以前に読んだ「寝ながら学べる構造主義」という本の中で、内田 樹氏は、入門者のための解説書や研究書を読むと面白い本に出会う確率が高いと言っています。私も同じように思います。また、専門的な著作ではなかなか分からない、哲学の根幹に関わる問題に関して、思想的な豊かさや貧しさが露わになることも多いように思います。

トマス・ネーゲルの「A Very Short Introduction to Pholosophy」(昭和堂 「哲学ってどんなこと?」)という本があります。目次を紹介しますと、1「はじめに」、2「どうやって私たちは何かを知るのだろうか」、3「他人の心」、4「心身問題」、5「ことばの意味」、6「自由意志」、7「正しいことと不正なこと」、8「正義」、9「死」、10「人生の意味」とあります。
どれも哲学上重要な問題であるし、私の問題意識と似ているのではないかと思って買って読んでみました。読み始めて、私の問題意識と異なることはすぐにわかりました。それなりに、面白い本でしたが、「人生の意味」という最終章の最後にある次の文を読んで唖然としてしまいました。

== 本文に関する設問 ==
A. 本文の「以前に読んだ「寝ながら学べる」から「ることも多いように思います。」までを、両端の語句も含めて一字一句違えずに書き写してください。
B. 本文によると、トマス・ネーゲルの本の邦訳はどの出版社から出ていますか。
データは本文の内容とは関係がありません。

== 提供データ ==

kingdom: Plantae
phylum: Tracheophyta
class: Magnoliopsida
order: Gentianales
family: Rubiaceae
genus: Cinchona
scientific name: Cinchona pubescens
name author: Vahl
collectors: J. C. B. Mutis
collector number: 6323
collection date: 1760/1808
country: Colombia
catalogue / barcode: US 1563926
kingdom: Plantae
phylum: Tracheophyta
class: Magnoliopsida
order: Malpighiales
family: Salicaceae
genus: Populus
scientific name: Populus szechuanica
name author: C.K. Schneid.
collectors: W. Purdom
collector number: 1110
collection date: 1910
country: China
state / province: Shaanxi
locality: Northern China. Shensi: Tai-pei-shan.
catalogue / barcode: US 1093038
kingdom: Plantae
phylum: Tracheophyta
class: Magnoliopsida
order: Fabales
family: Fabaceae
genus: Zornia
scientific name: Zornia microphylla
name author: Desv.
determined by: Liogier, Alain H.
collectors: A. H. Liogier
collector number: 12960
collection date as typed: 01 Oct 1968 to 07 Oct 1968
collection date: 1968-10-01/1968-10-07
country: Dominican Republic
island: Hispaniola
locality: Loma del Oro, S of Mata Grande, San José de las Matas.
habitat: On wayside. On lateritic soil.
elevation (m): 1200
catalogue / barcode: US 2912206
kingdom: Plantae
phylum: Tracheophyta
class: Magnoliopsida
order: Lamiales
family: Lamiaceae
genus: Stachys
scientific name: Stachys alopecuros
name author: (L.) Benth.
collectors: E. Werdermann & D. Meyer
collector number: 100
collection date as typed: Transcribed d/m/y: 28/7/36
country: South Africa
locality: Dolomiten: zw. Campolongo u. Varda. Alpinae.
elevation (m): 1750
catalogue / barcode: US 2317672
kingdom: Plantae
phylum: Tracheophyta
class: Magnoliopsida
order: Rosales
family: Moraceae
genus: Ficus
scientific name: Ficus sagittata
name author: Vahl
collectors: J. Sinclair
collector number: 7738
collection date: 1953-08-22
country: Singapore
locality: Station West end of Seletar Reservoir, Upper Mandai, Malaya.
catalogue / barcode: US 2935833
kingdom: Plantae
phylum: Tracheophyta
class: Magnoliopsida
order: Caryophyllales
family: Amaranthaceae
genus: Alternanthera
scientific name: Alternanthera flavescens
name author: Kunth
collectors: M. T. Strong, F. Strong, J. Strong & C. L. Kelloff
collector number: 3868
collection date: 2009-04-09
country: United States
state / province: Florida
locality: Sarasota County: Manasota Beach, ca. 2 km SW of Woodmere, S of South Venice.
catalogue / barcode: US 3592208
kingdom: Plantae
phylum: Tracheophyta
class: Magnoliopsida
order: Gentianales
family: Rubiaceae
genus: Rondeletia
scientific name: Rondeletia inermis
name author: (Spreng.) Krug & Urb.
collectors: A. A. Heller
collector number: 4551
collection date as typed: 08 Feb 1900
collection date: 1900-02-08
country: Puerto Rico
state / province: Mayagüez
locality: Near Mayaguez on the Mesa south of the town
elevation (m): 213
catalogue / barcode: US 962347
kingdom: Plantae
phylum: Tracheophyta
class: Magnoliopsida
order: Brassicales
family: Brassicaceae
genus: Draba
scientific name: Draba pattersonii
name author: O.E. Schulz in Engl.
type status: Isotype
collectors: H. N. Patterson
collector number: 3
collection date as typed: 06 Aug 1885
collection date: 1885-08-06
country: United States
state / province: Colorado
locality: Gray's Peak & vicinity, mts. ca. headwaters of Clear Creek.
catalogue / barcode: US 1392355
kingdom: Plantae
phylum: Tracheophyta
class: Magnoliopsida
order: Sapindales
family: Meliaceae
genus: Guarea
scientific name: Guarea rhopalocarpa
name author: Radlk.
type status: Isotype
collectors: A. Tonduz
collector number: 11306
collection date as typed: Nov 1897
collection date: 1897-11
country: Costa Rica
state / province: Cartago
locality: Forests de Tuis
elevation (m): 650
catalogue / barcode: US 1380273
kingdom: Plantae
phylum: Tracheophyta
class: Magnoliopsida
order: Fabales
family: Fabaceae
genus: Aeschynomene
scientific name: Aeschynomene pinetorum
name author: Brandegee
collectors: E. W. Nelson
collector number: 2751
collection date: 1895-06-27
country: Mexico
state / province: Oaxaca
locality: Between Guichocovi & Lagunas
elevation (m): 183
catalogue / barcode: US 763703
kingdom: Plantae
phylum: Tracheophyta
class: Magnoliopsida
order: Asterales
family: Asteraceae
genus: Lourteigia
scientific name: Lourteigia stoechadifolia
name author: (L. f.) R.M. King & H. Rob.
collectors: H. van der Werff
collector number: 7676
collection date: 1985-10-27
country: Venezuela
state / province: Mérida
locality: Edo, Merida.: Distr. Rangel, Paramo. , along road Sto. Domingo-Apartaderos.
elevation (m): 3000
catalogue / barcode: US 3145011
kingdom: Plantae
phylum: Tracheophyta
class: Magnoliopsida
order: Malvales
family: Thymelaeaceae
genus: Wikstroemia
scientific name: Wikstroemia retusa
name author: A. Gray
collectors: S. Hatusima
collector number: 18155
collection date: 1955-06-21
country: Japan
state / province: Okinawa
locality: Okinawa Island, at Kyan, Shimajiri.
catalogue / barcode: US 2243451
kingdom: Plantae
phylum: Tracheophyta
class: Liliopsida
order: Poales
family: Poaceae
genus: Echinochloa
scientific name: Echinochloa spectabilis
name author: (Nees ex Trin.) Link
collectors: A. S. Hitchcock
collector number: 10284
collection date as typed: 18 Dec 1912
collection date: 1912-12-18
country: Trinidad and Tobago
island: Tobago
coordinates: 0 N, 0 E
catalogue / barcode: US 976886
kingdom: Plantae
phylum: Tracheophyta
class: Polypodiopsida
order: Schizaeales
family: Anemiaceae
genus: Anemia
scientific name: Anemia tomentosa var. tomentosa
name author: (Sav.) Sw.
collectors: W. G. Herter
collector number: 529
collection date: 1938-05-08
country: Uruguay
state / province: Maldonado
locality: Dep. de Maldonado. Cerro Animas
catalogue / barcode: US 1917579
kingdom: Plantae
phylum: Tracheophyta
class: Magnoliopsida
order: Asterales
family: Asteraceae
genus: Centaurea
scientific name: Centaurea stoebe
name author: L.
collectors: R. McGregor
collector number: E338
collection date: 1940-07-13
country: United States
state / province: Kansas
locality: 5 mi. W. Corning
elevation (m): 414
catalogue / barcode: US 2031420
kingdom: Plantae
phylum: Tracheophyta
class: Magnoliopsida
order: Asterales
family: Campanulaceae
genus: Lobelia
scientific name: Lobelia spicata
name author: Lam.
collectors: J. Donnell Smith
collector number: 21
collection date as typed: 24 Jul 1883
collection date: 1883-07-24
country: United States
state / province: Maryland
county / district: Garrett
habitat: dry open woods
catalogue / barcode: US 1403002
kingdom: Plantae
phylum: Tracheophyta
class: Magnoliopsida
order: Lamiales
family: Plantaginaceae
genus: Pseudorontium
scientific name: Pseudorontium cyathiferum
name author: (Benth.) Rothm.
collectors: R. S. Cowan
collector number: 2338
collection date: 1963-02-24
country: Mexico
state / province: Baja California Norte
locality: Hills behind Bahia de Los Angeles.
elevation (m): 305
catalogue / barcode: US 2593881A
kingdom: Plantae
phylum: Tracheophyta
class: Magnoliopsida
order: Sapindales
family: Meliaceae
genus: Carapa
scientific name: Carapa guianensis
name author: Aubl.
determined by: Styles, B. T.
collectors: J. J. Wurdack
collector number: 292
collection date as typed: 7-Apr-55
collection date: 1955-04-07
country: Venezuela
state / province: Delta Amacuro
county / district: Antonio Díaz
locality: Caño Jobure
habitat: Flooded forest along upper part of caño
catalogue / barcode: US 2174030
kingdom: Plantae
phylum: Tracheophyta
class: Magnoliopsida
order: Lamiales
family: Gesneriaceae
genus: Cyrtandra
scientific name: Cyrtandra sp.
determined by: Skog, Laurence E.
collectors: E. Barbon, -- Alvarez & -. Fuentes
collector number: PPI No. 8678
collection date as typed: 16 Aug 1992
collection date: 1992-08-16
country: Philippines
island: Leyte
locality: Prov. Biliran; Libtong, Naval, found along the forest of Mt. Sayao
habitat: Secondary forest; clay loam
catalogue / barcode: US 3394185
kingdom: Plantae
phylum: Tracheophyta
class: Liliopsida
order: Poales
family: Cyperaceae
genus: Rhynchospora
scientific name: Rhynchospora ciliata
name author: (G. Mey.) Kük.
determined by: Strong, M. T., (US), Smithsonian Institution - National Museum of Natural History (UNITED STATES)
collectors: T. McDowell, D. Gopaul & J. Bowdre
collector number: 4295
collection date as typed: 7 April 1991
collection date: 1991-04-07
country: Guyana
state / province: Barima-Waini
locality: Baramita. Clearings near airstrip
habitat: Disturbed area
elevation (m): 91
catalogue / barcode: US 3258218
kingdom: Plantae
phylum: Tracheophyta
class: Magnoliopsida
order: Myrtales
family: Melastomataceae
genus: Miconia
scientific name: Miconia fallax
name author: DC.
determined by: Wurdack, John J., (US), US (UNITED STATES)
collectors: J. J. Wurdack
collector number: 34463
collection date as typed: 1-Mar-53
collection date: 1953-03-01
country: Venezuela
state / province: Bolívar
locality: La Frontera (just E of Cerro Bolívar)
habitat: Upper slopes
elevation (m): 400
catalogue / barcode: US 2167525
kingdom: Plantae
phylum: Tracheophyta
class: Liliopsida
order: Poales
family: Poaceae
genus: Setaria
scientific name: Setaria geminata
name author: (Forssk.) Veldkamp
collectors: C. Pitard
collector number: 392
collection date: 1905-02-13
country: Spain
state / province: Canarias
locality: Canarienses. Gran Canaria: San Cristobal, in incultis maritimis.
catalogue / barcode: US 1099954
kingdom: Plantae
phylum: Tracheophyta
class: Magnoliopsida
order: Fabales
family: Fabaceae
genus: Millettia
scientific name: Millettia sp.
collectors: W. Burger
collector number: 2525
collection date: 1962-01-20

== 解答 ==
A.
以前に読んだ「寝ながら学べる構造主義」という本の中で、内田 樹氏は、入門者のための解説書や研究書を読むと面白い本に出会う確率が高いと言っています。私も同じように思います。また、専門的な著作ではなかなか分からない、哲学の根幹に関わる問題に関して、思想的な豊かさや貧しさが露わになることも多いように思います。

B. 昭和堂です。